Sans motif, contre indemnité
À Bruxelles et en Wallonie, le bailleur peut aussi mettre fin au bail sans donner de raison, uniquement à la fin du premier ou du deuxième triennat, avec six mois de préavis et une indemnité :
| Congé à la fin du | Préavis | Indemnité au locataire |
|---|---|---|
| 1er triennat (3e année) | 6 mois | 9 mois de loyer |
| 2e triennat (6e année) | 6 mois | 6 mois de loyer |
Le préavis de six mois est ce qui rend ces dates contraignantes : pour un congé prenant effet à la fin de la troisième année, la lettre part pendant la deuxième année et demie. Passée cette date, la fenêtre est fermée pour trois ans.
Trois Régions, trois textes
Depuis 2018, le bail de résidence principale n'est plus une matière fédérale. Bruxelles, la Wallonie et la Flandre ont chacune leur propre texte, et « la loi belge sur les baux » n'existe plus.
Ce qui reste commun aux trois : la durée de neuf ans, le préavis de trois mois du locataire avec les indemnités de 3, 2 et 1 mois, et le préavis de six mois du bailleur.
Ce qui diverge : les motifs ouverts au bailleur et les fenêtres où il peut les invoquer. Le décret flamand encadre notamment plus strictement la reprise pendant le premier triennat. Avant de notifier un congé, la question à se poser n'est pas « que dit la loi » mais « où se trouve le bien ».
Nous détaillons les écarts région par région sur la page des trois Régions.
Ce que ça change pour votre gestion
Un bail de neuf ans contient au minimum quatre dates qui n'arrivent jamais au moment où on y pense :
- la fin du premier triennat, et les six mois qui la précèdent ;
- la fin du deuxième triennat, et ses six mois ;
- la date anniversaire de l'indexation, qui n'a rien à voir avec les triennats et se calcule sur l'indice santé ;
- le terme des neuf ans, qui se reconduit tacitement de trois ans en trois ans si personne ne bouge.
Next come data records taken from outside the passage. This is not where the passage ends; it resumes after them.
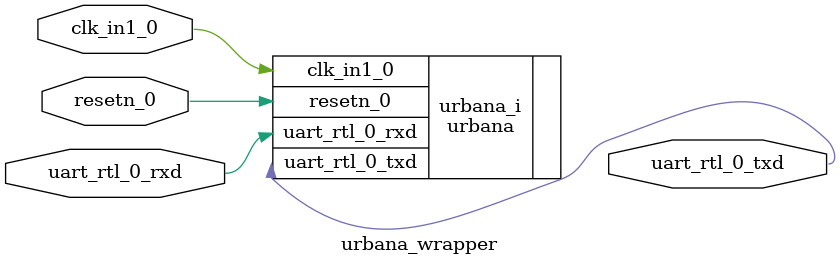
<source format=v>
`timescale 1 ps / 1 ps

module urbana_wrapper
   (clk_in1_0,
    resetn_0,
    uart_rtl_0_rxd,
    uart_rtl_0_txd);
  input clk_in1_0;
  input resetn_0;
  input uart_rtl_0_rxd;
  output uart_rtl_0_txd;

  wire clk_in1_0;
  wire resetn_0;
  wire uart_rtl_0_rxd;
  wire uart_rtl_0_txd;

  urbana urbana_i
       (.clk_in1_0(clk_in1_0),
        .resetn_0(resetn_0),
        .uart_rtl_0_rxd(uart_rtl_0_rxd),
        .uart_rtl_0_txd(uart_rtl_0_txd));
endmodule

</source>
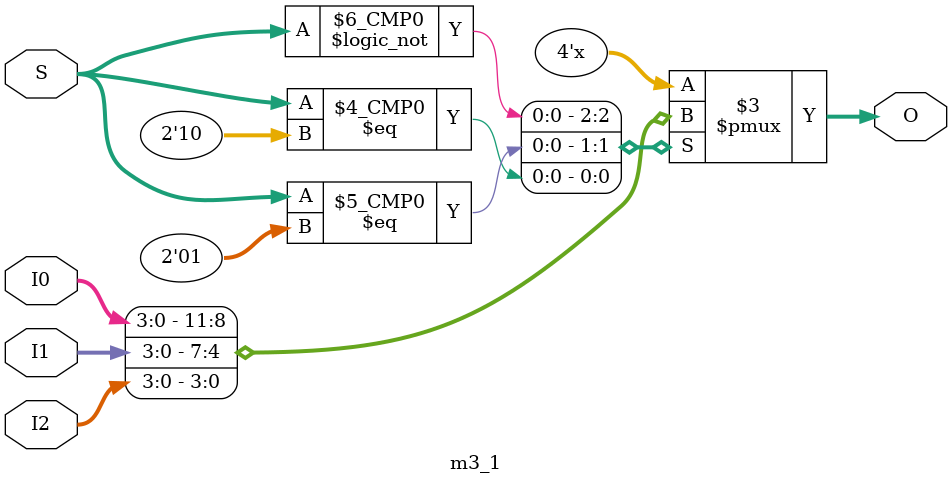
<source format=v>
`timescale 1ns / 1ps
module m3_1(
    input [3:0] I0,
    input [3:0] I1,
    input [3:0] I2,
    input [1:0] S,
    output reg [3:0] O
    );
	
	always @ (*)
		begin
		
			case(S)
			
				0:
					O = I0;
				1:
					O = I1;
				2:
					O = I2;
				default:
					$display("ERROR! m3_1 SET VALUE OUT OF RANGE!");
				
			endcase
			
		end


endmodule

</source>
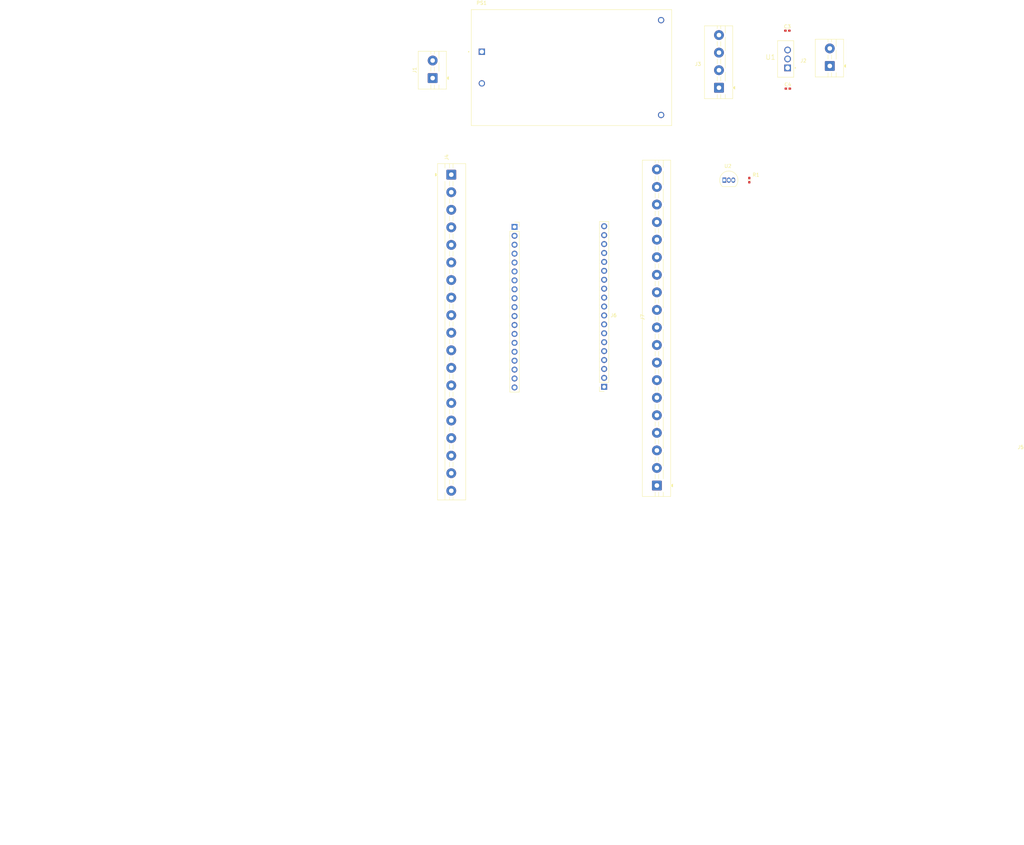
<source format=kicad_pcb>
(kicad_pcb
	(version 20241229)
	(generator "pcbnew")
	(generator_version "9.0")
	(general
		(thickness 1.6)
		(legacy_teardrops no)
	)
	(paper "A4")
	(layers
		(0 "F.Cu" signal)
		(2 "B.Cu" signal)
		(9 "F.Adhes" user "F.Adhesive")
		(11 "B.Adhes" user "B.Adhesive")
		(13 "F.Paste" user)
		(15 "B.Paste" user)
		(5 "F.SilkS" user "F.Silkscreen")
		(7 "B.SilkS" user "B.Silkscreen")
		(1 "F.Mask" user)
		(3 "B.Mask" user)
		(17 "Dwgs.User" user "User.Drawings")
		(19 "Cmts.User" user "User.Comments")
		(21 "Eco1.User" user "User.Eco1")
		(23 "Eco2.User" user "User.Eco2")
		(25 "Edge.Cuts" user)
		(27 "Margin" user)
		(31 "F.CrtYd" user "F.Courtyard")
		(29 "B.CrtYd" user "B.Courtyard")
		(35 "F.Fab" user)
		(33 "B.Fab" user)
		(39 "User.1" user)
		(41 "User.2" user)
		(43 "User.3" user)
		(45 "User.4" user)
	)
	(setup
		(pad_to_mask_clearance 0)
		(allow_soldermask_bridges_in_footprints no)
		(tenting front back)
		(pcbplotparams
			(layerselection 0x00000000_00000000_55555555_5755f5ff)
			(plot_on_all_layers_selection 0x00000000_00000000_00000000_00000000)
			(disableapertmacros no)
			(usegerberextensions no)
			(usegerberattributes yes)
			(usegerberadvancedattributes yes)
			(creategerberjobfile yes)
			(dashed_line_dash_ratio 12.000000)
			(dashed_line_gap_ratio 3.000000)
			(svgprecision 4)
			(plotframeref no)
			(mode 1)
			(useauxorigin no)
			(hpglpennumber 1)
			(hpglpenspeed 20)
			(hpglpendiameter 15.000000)
			(pdf_front_fp_property_popups yes)
			(pdf_back_fp_property_popups yes)
			(pdf_metadata yes)
			(pdf_single_document no)
			(dxfpolygonmode yes)
			(dxfimperialunits yes)
			(dxfusepcbnewfont yes)
			(psnegative no)
			(psa4output no)
			(plot_black_and_white yes)
			(sketchpadsonfab no)
			(plotpadnumbers no)
			(hidednponfab no)
			(sketchdnponfab yes)
			(crossoutdnponfab yes)
			(subtractmaskfromsilk no)
			(outputformat 1)
			(mirror no)
			(drillshape 1)
			(scaleselection 1)
			(outputdirectory "")
		)
	)
	(net 0 "")
	(net 1 "Net-(J1-Pin_2)")
	(net 2 "Net-(J1-Pin_1)")
	(net 3 "+12V")
	(net 4 "GND")
	(net 5 "+5V")
	(net 6 "P12")
	(net 7 "CLK")
	(net 8 "P27")
	(net 9 "SD1")
	(net 10 "CMD")
	(net 11 "P22")
	(net 12 "SD0")
	(net 13 "P25")
	(net 14 "TX")
	(net 15 "P13")
	(net 16 "3V3")
	(net 17 "P0")
	(net 18 "P16")
	(net 19 "SVP")
	(net 20 "P2")
	(net 21 "P19")
	(net 22 "P5")
	(net 23 "SVN")
	(net 24 "P35")
	(net 25 "P17")
	(net 26 "P34")
	(net 27 "P21")
	(net 28 "P15")
	(net 29 "P23")
	(net 30 "EN")
	(net 31 "P14")
	(net 32 "P33")
	(net 33 "P18")
	(net 34 "P32")
	(net 35 "SD2")
	(net 36 "P26")
	(net 37 "RX")
	(footprint "Package_TO_SOT_THT:TO-92_Inline" (layer "F.Cu") (at 106.5 67.5))
	(footprint "Capacitor_SMD:C_0402_1005Metric_Pad0.74x0.62mm_HandSolder" (layer "F.Cu") (at 124.4325 24.95))
	(footprint "TerminalBlock:TerminalBlock_MaiXu_MX126-5.0-19P_1x19_P5.00mm" (layer "F.Cu") (at 87.3 154.445 90))
	(footprint "TerminalBlock:TerminalBlock_MaiXu_MX126-5.0-19P_1x19_P5.00mm" (layer "F.Cu") (at 28.8 65.945 -90))
	(footprint "Capacitor_SMD:C_0402_1005Metric_Pad0.74x0.62mm_HandSolder" (layer "F.Cu") (at 124.5675 41.45))
	(footprint "Connector_PinSocket_2.54mm:PinSocket_1x19_P2.54mm_Vertical" (layer "F.Cu") (at 72.3 126.345 180))
	(footprint "TerminalBlock:TerminalBlock_MaiXu_MX126-5.0-04P_1x04_P5.00mm" (layer "F.Cu") (at 104.9675 41.2 90))
	(footprint "TerminalBlock:TerminalBlock_MaiXu_MX126-5.0-02P_1x02_P5.00mm" (layer "F.Cu") (at 23.5 38.45 90))
	(footprint "Resistor_SMD:R_0402_1005Metric_Pad0.72x0.64mm_HandSolder" (layer "F.Cu") (at 113.5975 67.5 -90))
	(footprint "TerminalBlock:TerminalBlock_MaiXu_MX126-5.0-02P_1x02_P5.00mm" (layer "F.Cu") (at 136.5 35 90))
	(footprint "HLK-20M12:CONV_HLK-20M12" (layer "F.Cu") (at 63 35.45))
	(footprint "L7805CV:TO255P1040X460X1968-3" (layer "F.Cu") (at 124.5 35.55 90))
	(footprint "Connector_PinSocket_2.54mm:PinSocket_1x19_P2.54mm_Vertical" (layer "F.Cu") (at 46.8 80.805))
	(embedded_fonts no)
)

</source>
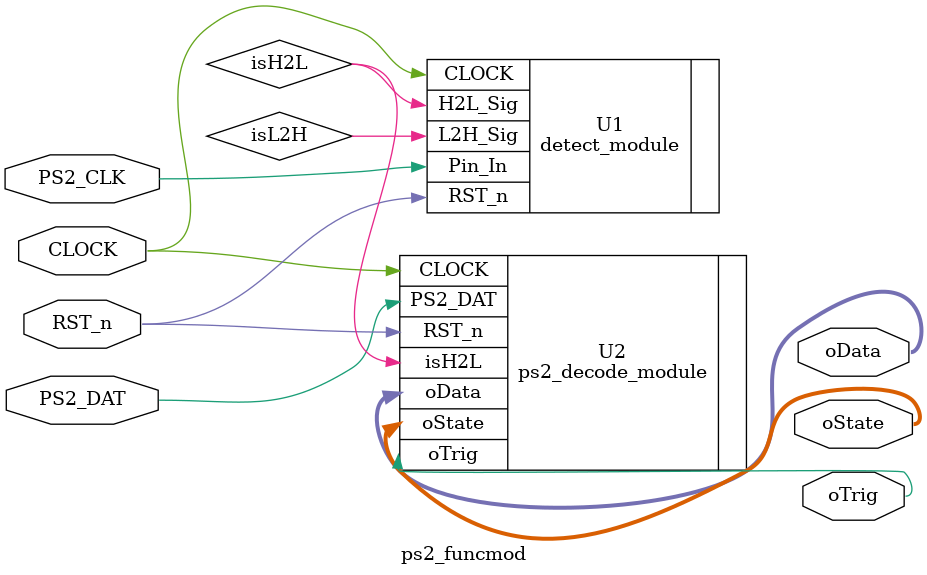
<source format=v>
module ps2_funcmod
(
    CLOCK, RST_n,
	PS2_CLK,PS2_DAT,
	oTrig,
	oState,
	oData
);
    input CLOCK, RST_n;
	input PS2_CLK,PS2_DAT;
	output oTrig;
	output [7:0]oData;
	output [5:0]oState;
    /******************************************/
    wire isH2L,isL2H;

    detect_module U1
	 (
	     .CLOCK( CLOCK ),
		  .RST_n( RST_n ),
		  .Pin_In( PS2_CLK ),    // input - from top
		  .H2L_Sig( isH2L ),   // output - to U2
		  .L2H_Sig( isL2H )    // output - to XX
	 );

    /******************************************/	
	ps2_decode_module U2
	(
		    .CLOCK( CLOCK ),
			.RST_n( RST_n ),
			.isH2L( isH2L ),
		    .PS2_DAT ( PS2_DAT ),    // input - from top
		    .oTrig ( oTrig ),        // output - to top
		    .oData ( oData ),         // output - to top
		    .oState( oState )        // output - to top
	);	 
	/******************************************/        

endmodule

</source>
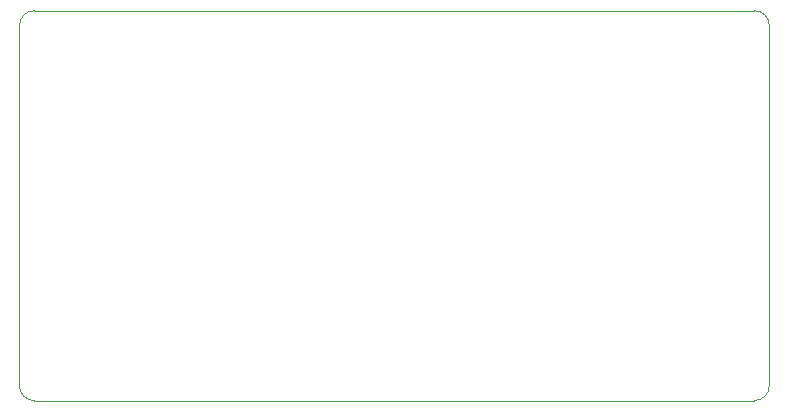
<source format=gm1>
G04 #@! TF.FileFunction,Profile,NP*
%FSLAX46Y46*%
G04 Gerber Fmt 4.6, Leading zero omitted, Abs format (unit mm)*
G04 Created by KiCad (PCBNEW 4.0.7) date 06/28/18 16:26:39*
%MOMM*%
%LPD*%
G01*
G04 APERTURE LIST*
%ADD10C,0.150000*%
%ADD11C,0.100000*%
G04 APERTURE END LIST*
D10*
D11*
X25400000Y-52070000D02*
X25400000Y-21590000D01*
X87630000Y-53340000D02*
X26670000Y-53340000D01*
X88900000Y-21590000D02*
X88900000Y-52070000D01*
X26670000Y-20320000D02*
X87630000Y-20320000D01*
X87630000Y-53340000D02*
G75*
G03X88900000Y-52070000I0J1270000D01*
G01*
X88900000Y-21590000D02*
G75*
G03X87630000Y-20320000I-1270000J0D01*
G01*
X26670000Y-20320000D02*
G75*
G03X25400000Y-21590000I0J-1270000D01*
G01*
X25400000Y-52070000D02*
G75*
G03X26670000Y-53340000I1270000J0D01*
G01*
M02*

</source>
Aucune de ces échéances ne se rappelle à vous. Elles se manquent en silence, et une fenêtre de congé ratée coûte trois ans.
C'est exactement ce que Proporio surveille : les dates du bail sont dans la fiche du bien, et l'échéance vous est signalée avant que le préavis ne soit plus jouable. Le calcul d'indexation, lui, se fait depuis notre outil, sur l'indice du mois qui convient.
Cet article décrit le régime général du bail de résidence principale. Il ne remplace pas la lecture de votre contrat, qui peut contenir des clauses plus favorables au locataire, ni l'avis d'un professionnel sur une situation précise.